Author: American Jewish Archives
Publisher:
Published: 1975
Total Pages: 572
ISBN-13:
DOWNLOAD EBOOKAuthor: Jonathan D. Sarna
Publisher: Yale University Press
Published: 2019-06-25
Total Pages: 558
ISBN-13: 0300190395
DOWNLOAD EBOOKJonathan D. Sarna's award-winning American Judaism is now available in an updated and revised edition that summarizes recent scholarship and takes into account important historical, cultural, and political developments in American Judaism over the past fifteen years.
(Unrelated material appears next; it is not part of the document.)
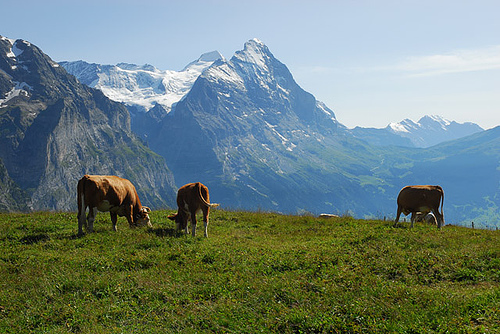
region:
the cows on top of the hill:
[68, 172, 445, 235]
Praise for the first edition: "Sarna . . . has written the first systematic, comprehensive, and coherent history of Judaism in America; one so well executed, it is likely to set the standard for the next fifty years."--Jacob Neusner, Jerusalem Post "A masterful overview."--Jeffrey S. Gurock, American Historical Review "This book is destined to be the new classic of American Jewish history."--Norman H. Finkelstein, Jewish Book World Winner of the 2004 National Jewish Book Award/Jewish Book of the Year
Author:
Publisher:
Published: 1995
Total Pages: 700
ISBN-13:
DOWNLOAD EBOOKAuthor: American Jewish Archives
Publisher: Cincinnati : The Archives
Published: 1979
Total Pages: 232
ISBN-13:
DOWNLOAD EBOOKAuthor: Jason Lustig
Publisher: Oxford University Press
Published: 2021-12-14
Total Pages: 281
ISBN-13: 019756352X
DOWNLOAD EBOOKHow do people link the past to the present, marking continuity in the face of the fundamental discontinuities of history? A Time to Gather argues that historical records took on potent value in modern Jewish life as both sources of history and anchors of memory because archives presented oneway of transmitting Jewish culture and history from one generation to another as well as making claims of access to an "authentic" Jewish culture. Indeed, both before the Holocaust and in its aftermath, Jewish leaders around the world felt a shared imperative to muster the forces and resources ofJewish life and culture. It was a "time to gather," a feverish era of collecting and conflict in which archive making was both a response to the ruptures of modernity and a mechanism for communities to express their cultural hegemony.Jason Lustig explores these themes across the arc of the twentieth century by excavating three distinctive archival traditions, that of the Cairo Genizah (and its transfer to Cambridge in the 1890s), folkloristic efforts like those of YIVO, and the Gesamtarchiv der deutschen Juden (Central or TotalArchive of the German Jews) formed in Berlin in 1905. Lustig presents archive-making as an organizing principle of twentieth-century Jewish culture, as a metaphor of great power and broad symbolic meaning with the dispersion and gathering of documents falling in the context of the Jews' longdiasporic history. In this light, creating archives was just as much about the future as it was about the past.